*** Opening of Data provided ***

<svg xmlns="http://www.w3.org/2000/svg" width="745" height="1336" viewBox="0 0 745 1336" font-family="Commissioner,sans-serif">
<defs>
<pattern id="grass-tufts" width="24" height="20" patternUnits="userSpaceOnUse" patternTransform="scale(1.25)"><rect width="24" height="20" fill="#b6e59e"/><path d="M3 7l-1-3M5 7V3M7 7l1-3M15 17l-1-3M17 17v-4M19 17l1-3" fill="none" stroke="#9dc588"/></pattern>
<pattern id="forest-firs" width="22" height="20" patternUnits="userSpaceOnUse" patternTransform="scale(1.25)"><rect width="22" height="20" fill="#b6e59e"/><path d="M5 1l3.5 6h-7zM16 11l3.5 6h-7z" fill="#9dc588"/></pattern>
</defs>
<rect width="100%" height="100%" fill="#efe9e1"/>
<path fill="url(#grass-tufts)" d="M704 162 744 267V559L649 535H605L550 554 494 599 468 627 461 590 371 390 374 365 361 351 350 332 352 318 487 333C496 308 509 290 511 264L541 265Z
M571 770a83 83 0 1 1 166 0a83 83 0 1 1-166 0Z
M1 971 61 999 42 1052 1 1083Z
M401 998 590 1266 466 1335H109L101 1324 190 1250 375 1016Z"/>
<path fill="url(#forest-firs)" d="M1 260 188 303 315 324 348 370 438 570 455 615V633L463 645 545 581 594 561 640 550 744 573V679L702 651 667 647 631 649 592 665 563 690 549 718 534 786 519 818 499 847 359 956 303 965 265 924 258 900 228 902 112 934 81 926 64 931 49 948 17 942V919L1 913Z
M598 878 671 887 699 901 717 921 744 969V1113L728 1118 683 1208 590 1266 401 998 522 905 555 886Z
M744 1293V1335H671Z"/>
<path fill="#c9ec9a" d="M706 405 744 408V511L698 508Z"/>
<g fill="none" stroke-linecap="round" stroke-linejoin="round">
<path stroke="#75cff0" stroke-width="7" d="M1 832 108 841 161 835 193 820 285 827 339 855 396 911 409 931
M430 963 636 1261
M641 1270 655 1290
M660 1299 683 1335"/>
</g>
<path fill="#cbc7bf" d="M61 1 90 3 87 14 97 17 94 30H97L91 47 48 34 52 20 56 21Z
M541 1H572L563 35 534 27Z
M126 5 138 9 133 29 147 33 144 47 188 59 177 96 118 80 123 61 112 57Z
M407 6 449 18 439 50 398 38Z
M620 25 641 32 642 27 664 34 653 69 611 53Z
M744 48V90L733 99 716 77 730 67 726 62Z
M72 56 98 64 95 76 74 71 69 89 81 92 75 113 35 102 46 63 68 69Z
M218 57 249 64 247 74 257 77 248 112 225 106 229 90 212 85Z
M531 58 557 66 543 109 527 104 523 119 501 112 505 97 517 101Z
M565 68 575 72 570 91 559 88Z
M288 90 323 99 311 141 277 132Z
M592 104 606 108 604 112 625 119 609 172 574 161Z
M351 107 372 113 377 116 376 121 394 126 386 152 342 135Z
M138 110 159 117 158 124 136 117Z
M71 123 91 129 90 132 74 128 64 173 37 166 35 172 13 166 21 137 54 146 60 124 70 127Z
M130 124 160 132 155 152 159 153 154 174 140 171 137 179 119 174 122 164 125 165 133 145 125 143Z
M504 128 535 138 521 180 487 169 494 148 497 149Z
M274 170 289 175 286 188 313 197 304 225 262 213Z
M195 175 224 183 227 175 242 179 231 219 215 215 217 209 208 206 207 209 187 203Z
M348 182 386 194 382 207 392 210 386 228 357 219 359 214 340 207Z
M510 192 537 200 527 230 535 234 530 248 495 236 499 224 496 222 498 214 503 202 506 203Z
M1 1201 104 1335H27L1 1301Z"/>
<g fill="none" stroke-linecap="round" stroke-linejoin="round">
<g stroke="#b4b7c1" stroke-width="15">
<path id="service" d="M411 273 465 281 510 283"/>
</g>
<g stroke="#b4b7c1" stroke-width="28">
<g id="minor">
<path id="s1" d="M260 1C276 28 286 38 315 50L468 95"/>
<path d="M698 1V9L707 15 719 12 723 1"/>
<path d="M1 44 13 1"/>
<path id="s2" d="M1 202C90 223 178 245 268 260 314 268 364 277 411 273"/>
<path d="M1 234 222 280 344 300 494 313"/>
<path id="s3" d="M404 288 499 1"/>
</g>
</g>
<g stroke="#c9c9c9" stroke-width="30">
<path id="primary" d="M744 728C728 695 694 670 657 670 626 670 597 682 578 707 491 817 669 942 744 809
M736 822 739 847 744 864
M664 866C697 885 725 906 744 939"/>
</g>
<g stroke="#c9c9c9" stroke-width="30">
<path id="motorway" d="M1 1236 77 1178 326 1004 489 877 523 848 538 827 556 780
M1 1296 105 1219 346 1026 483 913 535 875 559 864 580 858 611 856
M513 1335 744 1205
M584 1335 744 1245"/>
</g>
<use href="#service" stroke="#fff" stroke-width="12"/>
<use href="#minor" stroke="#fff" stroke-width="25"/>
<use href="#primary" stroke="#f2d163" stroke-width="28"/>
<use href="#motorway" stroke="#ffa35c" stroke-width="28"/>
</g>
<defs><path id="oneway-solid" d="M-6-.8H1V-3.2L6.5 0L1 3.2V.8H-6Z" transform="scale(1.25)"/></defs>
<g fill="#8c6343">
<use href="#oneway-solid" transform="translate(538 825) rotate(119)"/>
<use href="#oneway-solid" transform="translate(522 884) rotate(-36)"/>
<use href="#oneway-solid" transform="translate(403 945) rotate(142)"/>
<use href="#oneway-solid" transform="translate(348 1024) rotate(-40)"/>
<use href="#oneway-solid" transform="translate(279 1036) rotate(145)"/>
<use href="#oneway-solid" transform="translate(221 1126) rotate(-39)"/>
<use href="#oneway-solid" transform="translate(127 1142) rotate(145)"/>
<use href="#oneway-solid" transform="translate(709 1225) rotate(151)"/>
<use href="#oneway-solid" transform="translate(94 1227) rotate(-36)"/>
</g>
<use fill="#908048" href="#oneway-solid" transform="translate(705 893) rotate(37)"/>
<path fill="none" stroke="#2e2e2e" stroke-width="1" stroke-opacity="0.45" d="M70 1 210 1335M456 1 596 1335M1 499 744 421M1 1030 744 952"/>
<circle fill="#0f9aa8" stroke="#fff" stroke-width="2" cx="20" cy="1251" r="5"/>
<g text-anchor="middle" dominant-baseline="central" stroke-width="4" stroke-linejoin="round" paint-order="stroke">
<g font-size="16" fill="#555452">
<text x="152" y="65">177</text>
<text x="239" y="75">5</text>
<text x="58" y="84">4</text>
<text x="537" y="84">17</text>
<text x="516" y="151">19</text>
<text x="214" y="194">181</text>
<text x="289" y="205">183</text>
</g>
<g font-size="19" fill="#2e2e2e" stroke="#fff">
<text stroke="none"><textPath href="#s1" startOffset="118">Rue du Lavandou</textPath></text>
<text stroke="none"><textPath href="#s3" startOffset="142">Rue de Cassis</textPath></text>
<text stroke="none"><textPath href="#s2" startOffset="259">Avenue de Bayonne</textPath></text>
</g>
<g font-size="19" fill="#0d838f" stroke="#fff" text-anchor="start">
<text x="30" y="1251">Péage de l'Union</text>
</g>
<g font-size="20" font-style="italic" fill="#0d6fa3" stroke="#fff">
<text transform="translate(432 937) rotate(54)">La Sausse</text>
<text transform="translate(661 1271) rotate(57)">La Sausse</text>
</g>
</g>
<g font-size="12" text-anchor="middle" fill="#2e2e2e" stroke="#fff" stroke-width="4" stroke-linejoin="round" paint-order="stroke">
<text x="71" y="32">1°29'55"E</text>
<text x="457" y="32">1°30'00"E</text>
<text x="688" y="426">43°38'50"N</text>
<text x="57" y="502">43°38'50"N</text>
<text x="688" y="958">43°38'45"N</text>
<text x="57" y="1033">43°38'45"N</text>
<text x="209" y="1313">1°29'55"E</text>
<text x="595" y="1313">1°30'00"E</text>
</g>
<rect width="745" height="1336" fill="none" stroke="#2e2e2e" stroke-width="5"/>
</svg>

*** Close of Data provided ***

(Exercise description):
Within the data above, the span starting at the line containing "511 264L541 265Z" and ending at the line containing "M348 182 386" is to be retyped exactly, with no other lines.

(Exercise result):
<path fill="url(#grass-tufts)" d="M704 162 744 267V559L649 535H605L550 554 494 599 468 627 461 590 371 390 374 365 361 351 350 332 352 318 487 333C496 308 509 290 511 264L541 265Z
M571 770a83 83 0 1 1 166 0a83 83 0 1 1-166 0Z
M1 971 61 999 42 1052 1 1083Z
M401 998 590 1266 466 1335H109L101 1324 190 1250 375 1016Z"/>
<path fill="url(#forest-firs)" d="M1 260 188 303 315 324 348 370 438 570 455 615V633L463 645 545 581 594 561 640 550 744 573V679L702 651 667 647 631 649 592 665 563 690 549 718 534 786 519 818 499 847 359 956 303 965 265 924 258 900 228 902 112 934 81 926 64 931 49 948 17 942V919L1 913Z
M598 878 671 887 699 901 717 921 744 969V1113L728 1118 683 1208 590 1266 401 998 522 905 555 886Z
M744 1293V1335H671Z"/>
<path fill="#c9ec9a" d="M706 405 744 408V511L698 508Z"/>
<g fill="none" stroke-linecap="round" stroke-linejoin="round">
<path stroke="#75cff0" stroke-width="7" d="M1 832 108 841 161 835 193 820 285 827 339 855 396 911 409 931
M430 963 636 1261
M641 1270 655 1290
M660 1299 683 1335"/>
</g>
<path fill="#cbc7bf" d="M61 1 90 3 87 14 97 17 94 30H97L91 47 48 34 52 20 56 21Z
M541 1H572L563 35 534 27Z
M126 5 138 9 133 29 147 33 144 47 188 59 177 96 118 80 123 61 112 57Z
M407 6 449 18 439 50 398 38Z
M620 25 641 32 642 27 664 34 653 69 611 53Z
M744 48V90L733 99 716 77 730 67 726 62Z
M72 56 98 64 95 76 74 71 69 89 81 92 75 113 35 102 46 63 68 69Z
M218 57 249 64 247 74 257 77 248 112 225 106 229 90 212 85Z
M531 58 557 66 543 109 527 104 523 119 501 112 505 97 517 101Z
M565 68 575 72 570 91 559 88Z
M288 90 323 99 311 141 277 132Z
M592 104 606 108 604 112 625 119 609 172 574 161Z
M351 107 372 113 377 116 376 121 394 126 386 152 342 135Z
M138 110 159 117 158 124 136 117Z
M71 123 91 129 90 132 74 128 64 173 37 166 35 172 13 166 21 137 54 146 60 124 70 127Z
M130 124 160 132 155 152 159 153 154 174 140 171 137 179 119 174 122 164 125 165 133 145 125 143Z
M504 128 535 138 521 180 487 169 494 148 497 149Z
M274 170 289 175 286 188 313 197 304 225 262 213Z
M195 175 224 183 227 175 242 179 231 219 215 215 217 209 208 206 207 209 187 203Z
M348 182 386 194 382 207 392 210 386 228 357 219 359 214 340 207Z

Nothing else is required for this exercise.